The opioid crisis and high-deductible health plans also are major drivers of change, with the result that both treatment options and costs of care are showing signs of diverging for different socioeconomic segments of the population. And the use of voice devices, such as Alexa, in place of written communication has the potential to further differentiate the ways some population segments make healthcare decisions.c
Obstacles to Accurate Forecasts
All these factors point to some common impediments to healthcare organizations’ ability to provide usable forecasts. The forecaster’s art lies in deciding when and how to introduce the right vectors of change.
Ignoring the vectors of change. The longer the forecasting period and the more strategic the forecast for the whole enterprise, the less defensible it is to ignore these changes.
Overestimating how quickly changes will occur. Perhaps the most common problem is that the forecaster recognizes the importance of the new vectors but over-corrects for them. Although the change factors are likely to radically alter healthcare finance trends over time, the change will occur slowly at first. Organizations have learned, sometimes the hard way, that just because a new approach can lower costs or improve care, change will happen quickly. The change requires realigning incentives and making supportive organizational changes, and it must be pushed by determined leaders.

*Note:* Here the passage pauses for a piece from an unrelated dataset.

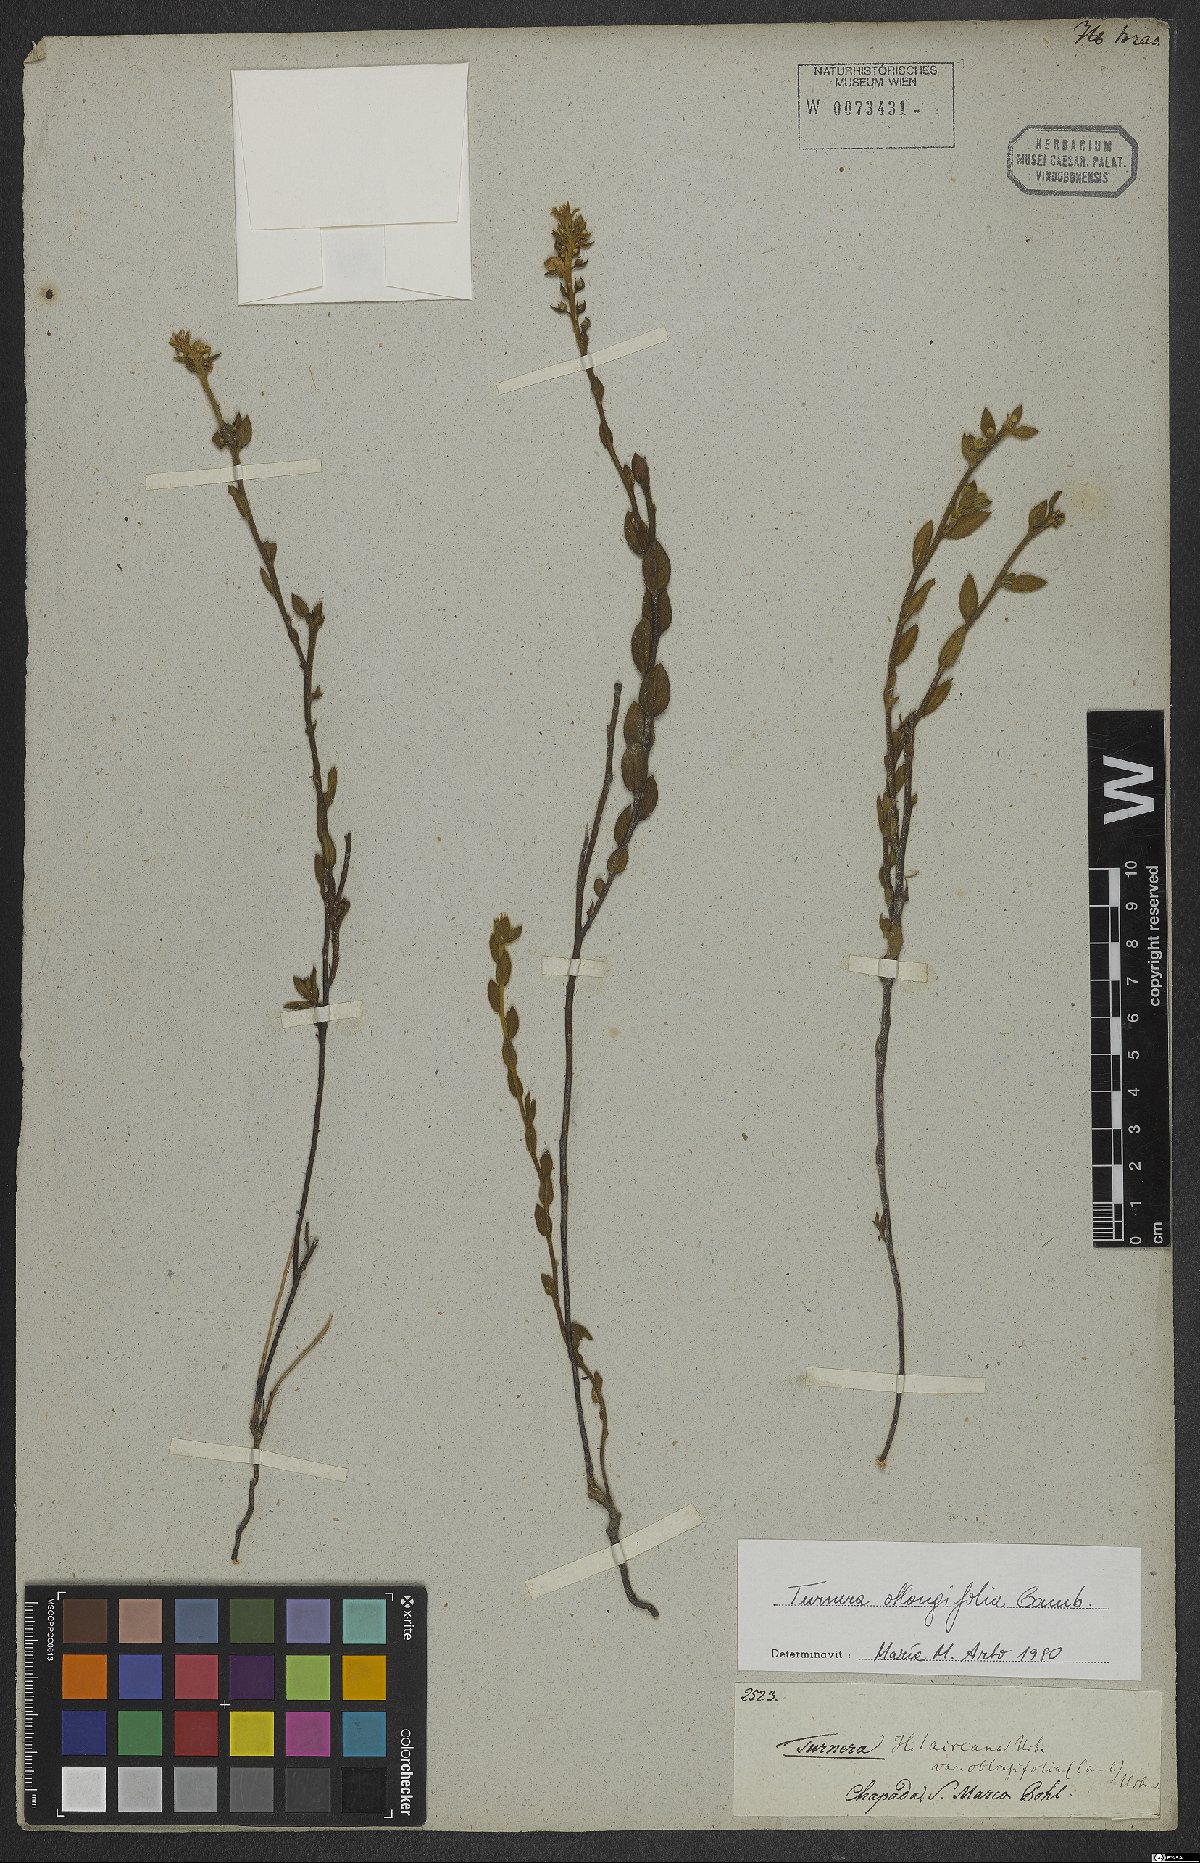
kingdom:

Failing to understand the relationships among the vectors of change. Dealing with this obstacle may be an important new frontier—not only for forecasters but also for financial and organizational leaders and strategists.
The bottom line in healthcare innovation is that as health care changes, forecasting approaches have to change.
Market forecasts, total-cost-of-care forecasts, financial cost models, and population health models all have to be adjusted to the trends in health care. Those of us in the forecasting business need new models for effectively dealing with each of these major forces of change, and for understanding how they interact with each other.
Steps to an Effective Forecasting Approach
A productive forecasting process should include the following four steps:
- Set a reasonable bar for precision. Allow for an error term, while forecasting approaches catch-up to behavior.
- Monitor the accuracy of forecasts predictions over time. Separate out and track the causes of errors.
- Involve more than one perspective during the forecasting process (e.g., data analyst, market analyst, technology/AI observer, caregiver, organizational analyst, sociologist).
- Estimate and understand the effect of each major force (vector) on a forecast, and then attempt to estimate the combined effect of all vectors.
The good news is accuracy in forecasting need not be a competitive sport. We can learn from each other how to effectively deal with obstacles. Everyone can benefit from more accurate forecasts.
a. See for example: HIMMS, 2019 Healthcare Trends Forecast: The Beginning of a Consumer-Driven Reformation, 2019.
b. Cohen, A.B., and Safavi, K., “The Oversell and Undersell of Digital Health,” Health Affairs, Feb. 27, 2019.
c. Vlanos, J., “Amazon Alexa and the Search for One Perfect Answer,” Wired, Feb. 18, 2019.